The mazEF system is a well-studied type II TA module found in numerous bacteria [6, 42, 43]. However, in our study, the mazF gene was not detected in Salmonella sp., possibly due to the limited number (7) of isolates examined. We did identify the mazF gene in a small percentage of P. aeruginosa (28.13%) and S. aureus (2.44%) isolates. Our findings contrast with previous literature, which often reports a higher prevalence of the mazF gene in clinical isolates. For instance, a study in Iran [35] found the gene in 85.71% of 140 clinical P. aeruginosa strains, while in Turkey, it was present in 89.1% of 148 Staphylococcus isolates [44]. Additionally, another study reported universal mazF gene presence across all strains examined (78 S. aureus and 42 P. aeruginosa) [45]. A study reported a very low frequency (1.42%) of the hipA gene in 140 clinical strains of P. aeruginosa [35], a finding that aligns with our results as we did not detect this gene in any P. aeruginosa isolates. With a larger sample size, we might have identified at least one isolate with the hipA gene. Similarly, although some studies have identified the hipA gene in Salmonella [21], we only detected it in 2 Salmonella isolates in our study. Despite being the first gene associated with bacterial persistence [46], hipA does not appear to be prevalent in clinical isolates.

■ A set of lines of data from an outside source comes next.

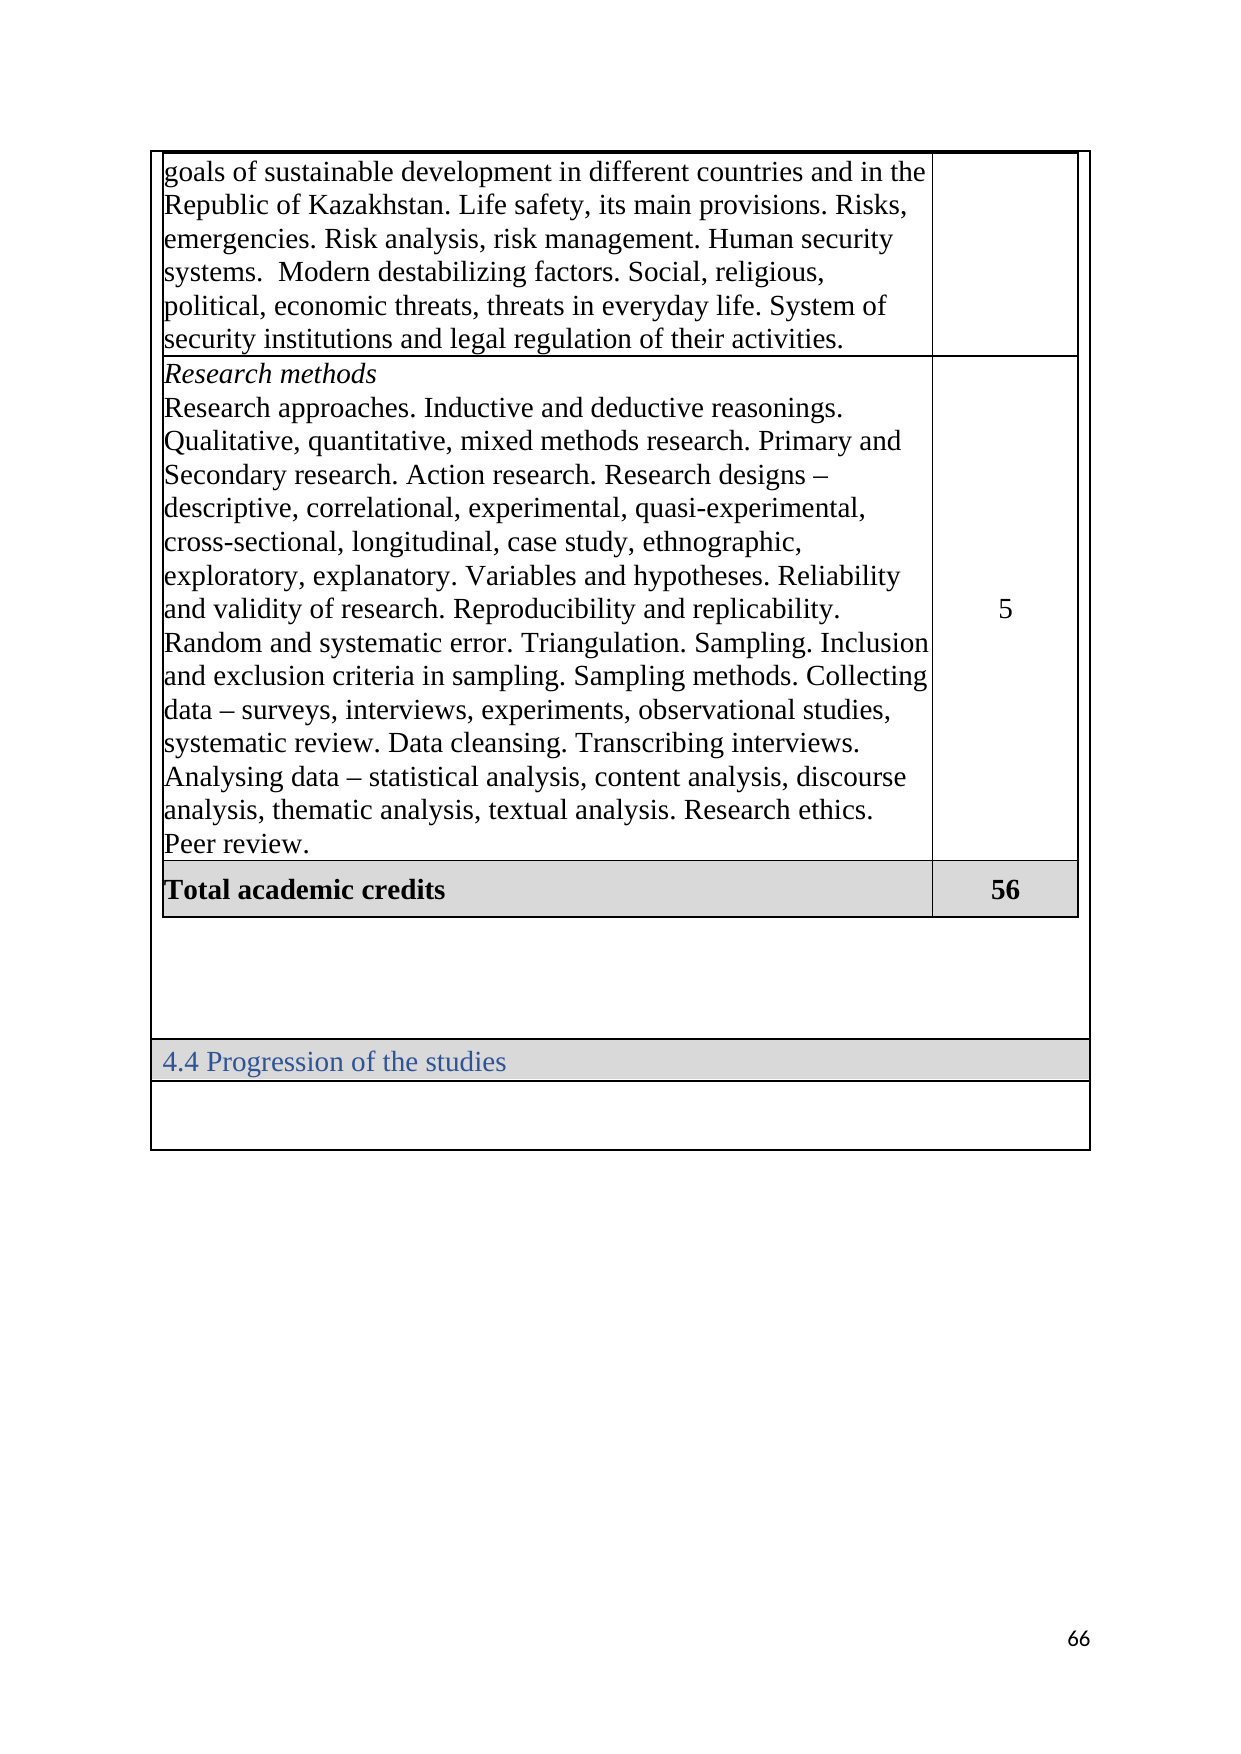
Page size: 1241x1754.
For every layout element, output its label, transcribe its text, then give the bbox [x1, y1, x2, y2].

table_cell The Compulsory Component (Cycle of General Education Studies) consists of 56 academic credits (51 academic credits mandatory studies and 5 academic credits optional studies) and includes the following modules and courses. [152, 152, 1089, 1037]
table_cell [152, 1082, 1089, 1149]
table_cell 4.4 Progression of the studies [152, 1040, 1089, 1079]
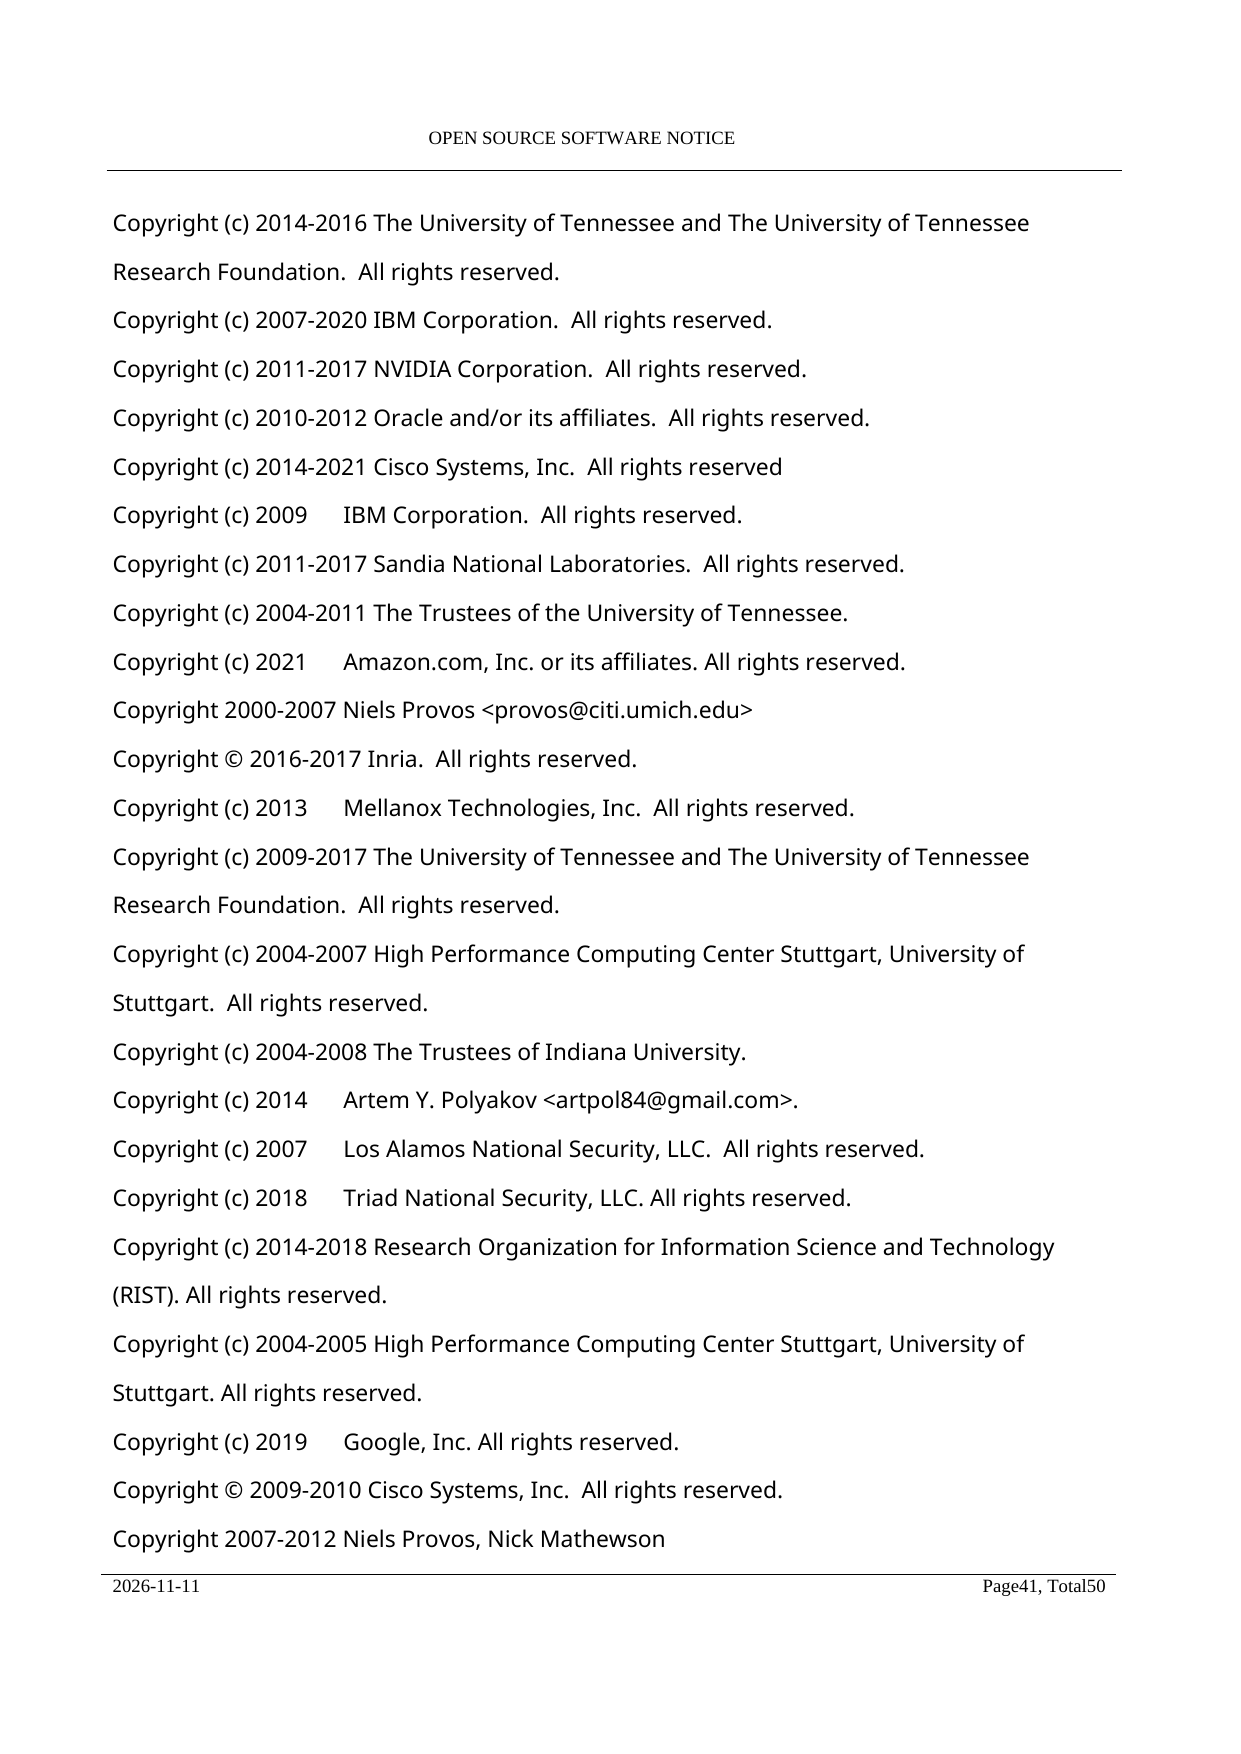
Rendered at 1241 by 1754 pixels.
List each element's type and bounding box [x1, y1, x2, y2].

text [112, 206, 1128, 1555]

In our study, we did not detect the presence of relE1 or relE2 genes. However, these genes are recognized to play a role in bacterial persistence, particularly in clinical strains of P. aeruginosa as noted by Fernández-García et al. [42]. Additionally, studies have reported the presence of these genes in clinical isolates of S. aureus [38] and Klebsiella pneumoniae [47].

Conclusion

The threat of antibiotic resistance is well-documented in Burkina Faso, but bacterial persistence remains less explored. Our study aimed to fill this gap by investigating persistence in clinical isolates. Our findings demonstrate that these isolates can form persister cells when exposed to commonly used antibiotics like ciprofloxacin and gentamicin, and they possess type II TA system genes associated with persistence. Understanding bacterial persistence is crucial for addressing treatment failures, particularly in the context of recurrent infections. Further research is warranted to comprehensively understand and tackle this phenomenon in bacterial infections.